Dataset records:
------------

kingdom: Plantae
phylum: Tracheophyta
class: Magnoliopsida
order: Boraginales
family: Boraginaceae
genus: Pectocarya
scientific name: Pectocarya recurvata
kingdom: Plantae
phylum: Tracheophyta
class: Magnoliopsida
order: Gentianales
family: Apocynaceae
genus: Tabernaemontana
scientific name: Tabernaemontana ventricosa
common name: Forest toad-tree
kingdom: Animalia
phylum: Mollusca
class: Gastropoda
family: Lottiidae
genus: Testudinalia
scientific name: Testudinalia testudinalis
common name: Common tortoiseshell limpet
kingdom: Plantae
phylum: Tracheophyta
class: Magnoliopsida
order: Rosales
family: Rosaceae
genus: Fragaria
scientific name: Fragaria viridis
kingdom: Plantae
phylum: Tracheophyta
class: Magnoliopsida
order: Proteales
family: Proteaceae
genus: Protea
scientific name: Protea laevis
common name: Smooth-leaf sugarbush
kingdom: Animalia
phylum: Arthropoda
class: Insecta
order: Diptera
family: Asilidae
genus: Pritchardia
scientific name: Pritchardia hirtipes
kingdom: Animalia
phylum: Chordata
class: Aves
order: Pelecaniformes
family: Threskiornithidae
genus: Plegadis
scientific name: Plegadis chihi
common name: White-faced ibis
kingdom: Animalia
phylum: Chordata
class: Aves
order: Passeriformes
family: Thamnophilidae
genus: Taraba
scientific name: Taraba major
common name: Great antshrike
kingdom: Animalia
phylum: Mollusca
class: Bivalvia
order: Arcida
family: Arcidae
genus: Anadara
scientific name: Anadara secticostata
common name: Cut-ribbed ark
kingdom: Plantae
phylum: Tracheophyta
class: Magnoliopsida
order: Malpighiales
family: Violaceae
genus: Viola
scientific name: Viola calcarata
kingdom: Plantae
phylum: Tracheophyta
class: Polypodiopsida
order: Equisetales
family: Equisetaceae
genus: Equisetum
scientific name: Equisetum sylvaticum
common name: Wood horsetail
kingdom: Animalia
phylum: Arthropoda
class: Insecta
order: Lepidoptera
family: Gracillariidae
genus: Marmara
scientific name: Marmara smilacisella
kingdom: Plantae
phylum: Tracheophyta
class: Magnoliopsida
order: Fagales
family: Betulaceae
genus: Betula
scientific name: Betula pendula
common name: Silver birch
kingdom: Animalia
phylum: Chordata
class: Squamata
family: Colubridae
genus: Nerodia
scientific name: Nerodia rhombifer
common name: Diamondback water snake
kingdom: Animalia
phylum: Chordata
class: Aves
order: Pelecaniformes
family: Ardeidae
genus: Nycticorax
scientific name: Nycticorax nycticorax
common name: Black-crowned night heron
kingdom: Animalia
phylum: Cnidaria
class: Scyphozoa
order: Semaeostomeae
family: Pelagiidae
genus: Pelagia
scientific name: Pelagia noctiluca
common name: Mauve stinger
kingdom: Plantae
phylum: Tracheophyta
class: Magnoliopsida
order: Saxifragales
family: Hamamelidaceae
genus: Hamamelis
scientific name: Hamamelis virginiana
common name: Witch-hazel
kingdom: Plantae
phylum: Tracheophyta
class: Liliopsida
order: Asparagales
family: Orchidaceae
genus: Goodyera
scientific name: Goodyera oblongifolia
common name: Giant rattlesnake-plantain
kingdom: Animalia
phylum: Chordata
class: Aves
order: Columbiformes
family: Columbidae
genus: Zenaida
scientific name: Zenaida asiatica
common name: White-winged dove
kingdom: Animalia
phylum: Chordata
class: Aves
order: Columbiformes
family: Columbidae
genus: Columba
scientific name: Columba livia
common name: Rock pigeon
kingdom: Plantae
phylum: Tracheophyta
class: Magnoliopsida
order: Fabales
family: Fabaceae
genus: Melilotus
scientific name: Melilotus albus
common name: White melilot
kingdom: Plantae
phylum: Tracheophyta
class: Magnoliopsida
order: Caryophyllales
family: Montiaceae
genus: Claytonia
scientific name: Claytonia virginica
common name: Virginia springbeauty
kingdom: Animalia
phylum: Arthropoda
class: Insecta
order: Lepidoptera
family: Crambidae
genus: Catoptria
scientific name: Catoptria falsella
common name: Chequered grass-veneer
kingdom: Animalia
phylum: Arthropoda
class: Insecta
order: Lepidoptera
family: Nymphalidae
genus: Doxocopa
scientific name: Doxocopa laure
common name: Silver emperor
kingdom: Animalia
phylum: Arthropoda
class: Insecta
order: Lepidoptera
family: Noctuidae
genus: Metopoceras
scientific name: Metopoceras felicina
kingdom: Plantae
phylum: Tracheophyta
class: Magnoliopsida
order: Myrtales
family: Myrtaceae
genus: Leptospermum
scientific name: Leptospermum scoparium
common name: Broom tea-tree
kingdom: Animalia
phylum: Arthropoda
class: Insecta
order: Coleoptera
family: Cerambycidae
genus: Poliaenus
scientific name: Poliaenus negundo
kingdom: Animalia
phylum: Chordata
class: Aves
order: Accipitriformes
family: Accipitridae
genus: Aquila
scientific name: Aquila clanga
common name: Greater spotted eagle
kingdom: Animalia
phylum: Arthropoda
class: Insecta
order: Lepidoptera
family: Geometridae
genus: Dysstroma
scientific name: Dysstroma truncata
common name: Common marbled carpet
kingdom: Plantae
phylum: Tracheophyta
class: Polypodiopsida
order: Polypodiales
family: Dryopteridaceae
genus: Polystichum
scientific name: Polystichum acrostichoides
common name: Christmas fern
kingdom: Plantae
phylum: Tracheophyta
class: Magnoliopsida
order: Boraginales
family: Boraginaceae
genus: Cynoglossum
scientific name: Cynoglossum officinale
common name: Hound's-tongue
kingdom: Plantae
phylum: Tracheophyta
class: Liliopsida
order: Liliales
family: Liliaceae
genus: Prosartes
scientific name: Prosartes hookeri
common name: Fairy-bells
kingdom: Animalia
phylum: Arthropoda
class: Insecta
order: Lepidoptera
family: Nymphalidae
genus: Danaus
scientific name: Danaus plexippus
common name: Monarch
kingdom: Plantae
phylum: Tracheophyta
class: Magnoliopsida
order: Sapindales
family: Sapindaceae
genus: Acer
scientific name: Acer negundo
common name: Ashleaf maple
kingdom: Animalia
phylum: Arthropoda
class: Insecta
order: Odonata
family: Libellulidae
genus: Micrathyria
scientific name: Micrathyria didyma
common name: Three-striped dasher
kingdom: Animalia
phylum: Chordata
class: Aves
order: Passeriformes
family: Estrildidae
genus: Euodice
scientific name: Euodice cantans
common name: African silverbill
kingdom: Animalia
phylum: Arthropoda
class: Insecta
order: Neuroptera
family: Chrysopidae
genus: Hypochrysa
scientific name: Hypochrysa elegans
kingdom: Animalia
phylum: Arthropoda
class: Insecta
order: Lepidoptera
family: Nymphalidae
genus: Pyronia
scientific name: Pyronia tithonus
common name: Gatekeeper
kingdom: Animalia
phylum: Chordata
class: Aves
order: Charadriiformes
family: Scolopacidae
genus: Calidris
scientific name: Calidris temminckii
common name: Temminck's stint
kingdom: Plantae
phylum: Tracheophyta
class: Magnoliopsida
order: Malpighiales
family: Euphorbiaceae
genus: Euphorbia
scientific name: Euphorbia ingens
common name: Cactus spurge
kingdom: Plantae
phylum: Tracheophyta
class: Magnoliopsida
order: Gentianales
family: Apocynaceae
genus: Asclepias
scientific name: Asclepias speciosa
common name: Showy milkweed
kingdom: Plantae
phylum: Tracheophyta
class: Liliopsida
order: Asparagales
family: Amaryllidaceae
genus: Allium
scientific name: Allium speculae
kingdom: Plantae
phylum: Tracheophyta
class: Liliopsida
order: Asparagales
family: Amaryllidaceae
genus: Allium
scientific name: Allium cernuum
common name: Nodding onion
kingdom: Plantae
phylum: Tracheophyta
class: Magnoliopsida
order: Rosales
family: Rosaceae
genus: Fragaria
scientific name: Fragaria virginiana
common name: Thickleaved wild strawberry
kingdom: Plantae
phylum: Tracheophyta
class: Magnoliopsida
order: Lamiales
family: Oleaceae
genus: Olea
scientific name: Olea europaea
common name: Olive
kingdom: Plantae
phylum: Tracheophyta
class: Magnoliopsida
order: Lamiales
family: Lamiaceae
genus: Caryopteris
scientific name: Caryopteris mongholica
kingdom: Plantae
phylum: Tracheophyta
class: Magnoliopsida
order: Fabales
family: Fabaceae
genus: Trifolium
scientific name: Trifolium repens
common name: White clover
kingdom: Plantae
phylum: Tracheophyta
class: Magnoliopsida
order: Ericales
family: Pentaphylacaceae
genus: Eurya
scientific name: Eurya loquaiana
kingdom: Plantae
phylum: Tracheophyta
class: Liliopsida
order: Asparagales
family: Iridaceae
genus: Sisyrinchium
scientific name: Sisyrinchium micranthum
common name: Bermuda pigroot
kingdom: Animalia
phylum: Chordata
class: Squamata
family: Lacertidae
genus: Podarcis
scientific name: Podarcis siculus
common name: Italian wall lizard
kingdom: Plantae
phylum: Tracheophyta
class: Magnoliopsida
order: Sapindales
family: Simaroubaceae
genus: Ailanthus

------------

- Given request -
Update the lines between the one holding "scientific name: Poliaenus negundo" and the one holding "scientific name: Dysstroma truncata", inclusive, by changing every "phylum" to "division" and leaving the rest as it is.

- Written response -
scientific name: Poliaenus negundo
kingdom: Animalia
division: Chordata
class: Aves
order: Accipitriformes
family: Accipitridae
genus: Aquila
scientific name: Aquila clanga
common name: Greater spotted eagle
kingdom: Animalia
division: Arthropoda
class: Insecta
order: Lepidoptera
family: Geometridae
genus: Dysstroma
scientific name: Dysstroma truncata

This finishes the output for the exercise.